The completed print (and its cut-off supports)

After the prints are done, the alcohol with dissolved resin needs to be appropriately disposed of, which varies from jurisdiction to jurisdiction. Check with your facilities manager on whether they can handle however much material you will generate, and take a careful look at your manufacturer’s instructions.

Also review your manufacturer’s requirements for storing resin and disposing of any unused and expired materials.

Staff and User Training

As should be obvious by now, it is challenging to learn how to use a 3D printer on your own. We hope that our books are a good solution if there are no other options, but it is helpful to most people to take a course. We find that two sessions of two hours each work well.

In the first session, we give an overview of the 3D printers that have been purchased, and an introduction to a basic CAD program that the group thinks they want to use. We get them to the point of making a cube or other simple thing and then leave them to play for a week or two. Then we come back and cover the material in Chapter 3, see what has happened in the interim, and get them started with applicable material for what they want to do.

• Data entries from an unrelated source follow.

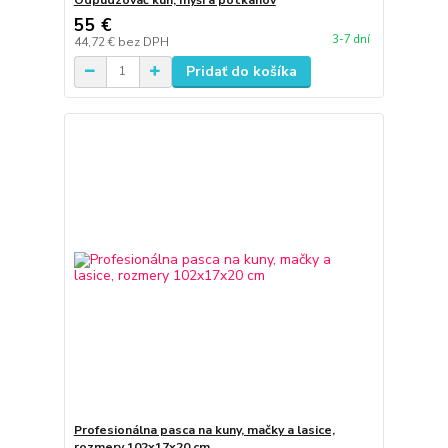
55 €
3-7 dní
44,72 €
bez DPH
Pridať do košíka
Profesionálna pasca na kuny, mačky a lasice,
rozmery 102x17x20 cm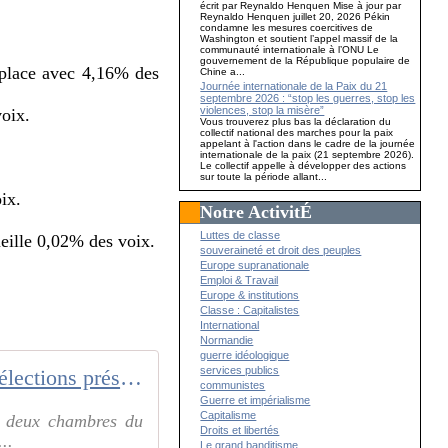
écrit par Reynaldo Henquen Mise à jour par
Reynaldo Henquen juillet 20, 2026 Pékin
condamne les mesures coercitives de
Washington et soutient l’appel massif de la
communauté internationale à l’ONU Le
gouvernement de la République populaire de
 place avec 4,16% des
Chine a...
Journée internationale de la Paix du 21
septembre 2026 : “stop les guerres, stop les
violences, stop la misère”
oix.
Vous trouverez plus bas la déclaration du
collectif national des marches pour la paix
appelant à l'action dans le cadre de la journée
internationale de la paix (21 septembre 2026).
Le collectif appelle à développer des actions
sur toute la période allant...
ix.
Notre ActivitÉ
Luttes de classe
ueille 0,02% des voix.
souveraineté et droit des peuples
Europe supranationale
Emploi & Travail
Europe & institutions
Classe : Capitalistes
International
Normandie
guerre idéologique
services publics
Lula en tête des élections présidentielles brésiliennes
communistes
Guerre et impérialisme
Capitalisme
es deux chambres du
Droits et libertés
..
Le grand banditisme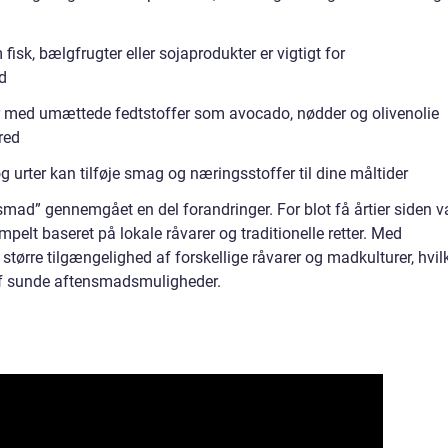
fisk, bælgfrugter eller sojaprodukter er vigtigt for
d
r med umættede fedtstoffer som avocado, nødder og olivenolie
red
og urter kan tilføje smag og næringsstoffer til dine måltider
mad” gennemgået en del forandringer. For blot få årtier siden v
pelt baseret på lokale råvarer og traditionelle retter. Med
større tilgængelighed af forskellige råvarer og madkulturer, hvil
n af sunde aftensmadsmuligheder.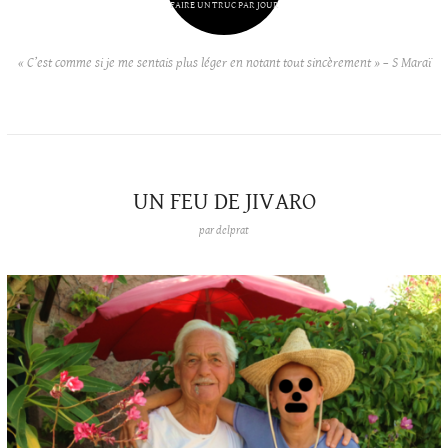
FAIRE UN TRUC PAR JOUR
« C’est comme si je me sentais plus léger en notant tout sincèrement » – S Maraï
UN FEU DE JIVARO
par
delprat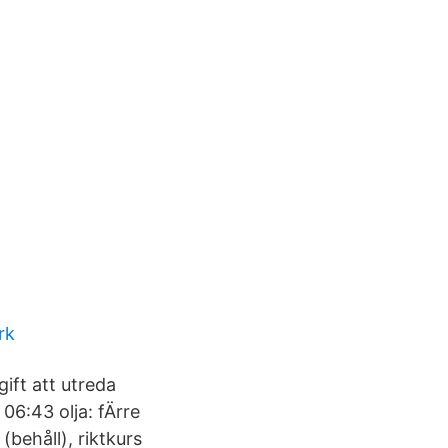
rk
ift att utreda
06:43 olja: fÄrre
 (behåll), riktkurs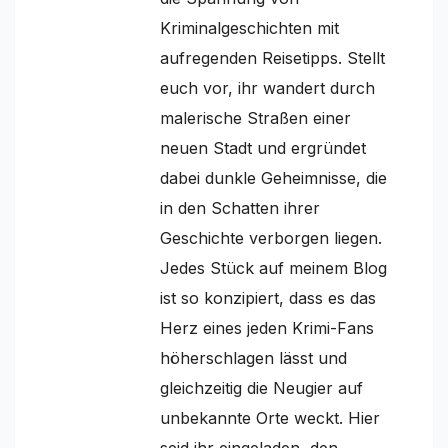
Kriminalgeschichten mit
aufregenden Reisetipps. Stellt
euch vor, ihr wandert durch
malerische Straßen einer
neuen Stadt und ergründet
dabei dunkle Geheimnisse, die
in den Schatten ihrer
Geschichte verborgen liegen.
Jedes Stück auf meinem Blog
ist so konzipiert, dass es das
Herz eines jeden Krimi-Fans
höherschlagen lässt und
gleichzeitig die Neugier auf
unbekannte Orte weckt. Hier
seid ihr eingeladen, den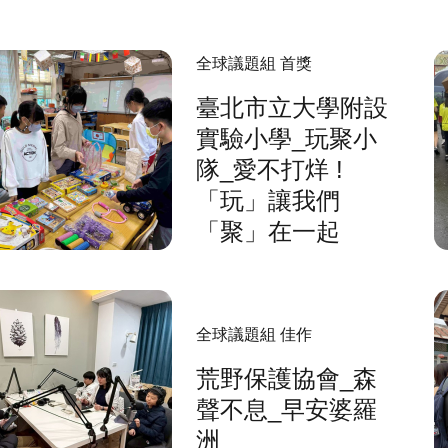
全球議題組 首獎
臺北市立大學附設
實驗小學_玩聚小
隊_愛不打烊 !
「玩」讓我們
「聚」在一起
全球議題組 佳作
荒野保護協會_森
聲不息_早安婆羅
洲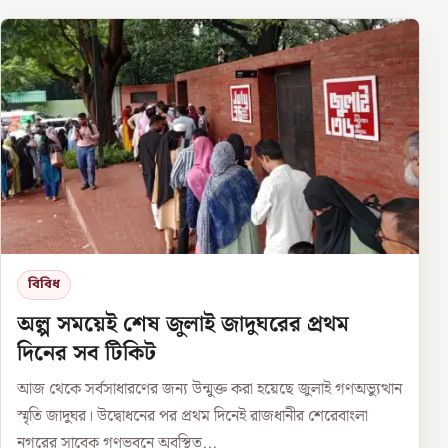
বিবিধ
অল্প সময়েই শেষ জুলাই জাদুঘরের প্রথম
দিনের সব টিকিট
আজ থেকে সর্বসাধারণের জন্য উন্মুক্ত করা হয়েছে জুলাই গণঅভ্যুত্থান
স্মৃতি জাদুঘর। উদ্বোধনের পর প্রথম দিনেই রাজধানীর শেরেবাংলা
নগরের সাবেক গণভবনে অবস্থিত...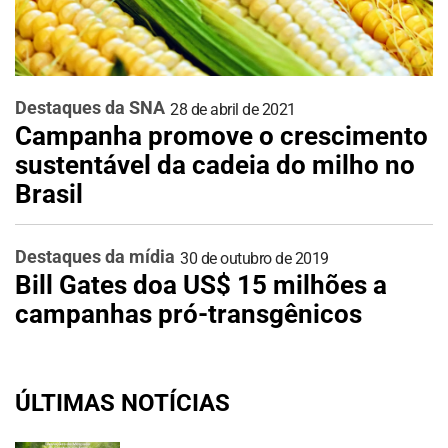
Destaques da SNA
28 de abril de 2021
Campanha promove o crescimento
sustentável da cadeia do milho no
Brasil
Destaques da mídia
30 de outubro de 2019
Bill Gates doa US$ 15 milhões a
campanhas pró-transgênicos
ÚLTIMAS NOTÍCIAS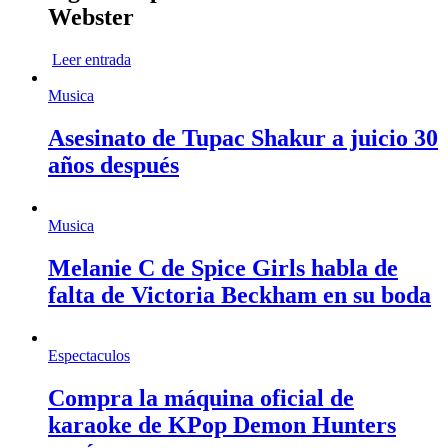
Webster
Leer entrada
Musica
Asesinato de Tupac Shakur a juicio 30
años después
Musica
Melanie C de Spice Girls habla de
falta de Victoria Beckham en su boda
Espectaculos
Compra la máquina oficial de
karaoke de KPop Demon Hunters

We and others offer online courses on various platforms, which are an option as well—ours can be found at www.nonscriptum.com . Many schools with ambitious maker plans have systems for training and certifying students to run equipment as well.

Summary

This chapter covered the day-to-day issues of supplying and housing a 3D printer and its supplies and associated tools, with a particular emphasis on 3D printers that use filament. We went over basic calibration, facilities issues, and solutions to common problems. We concluded with a review of the basics of resin printers, and touched on staff and user training issues.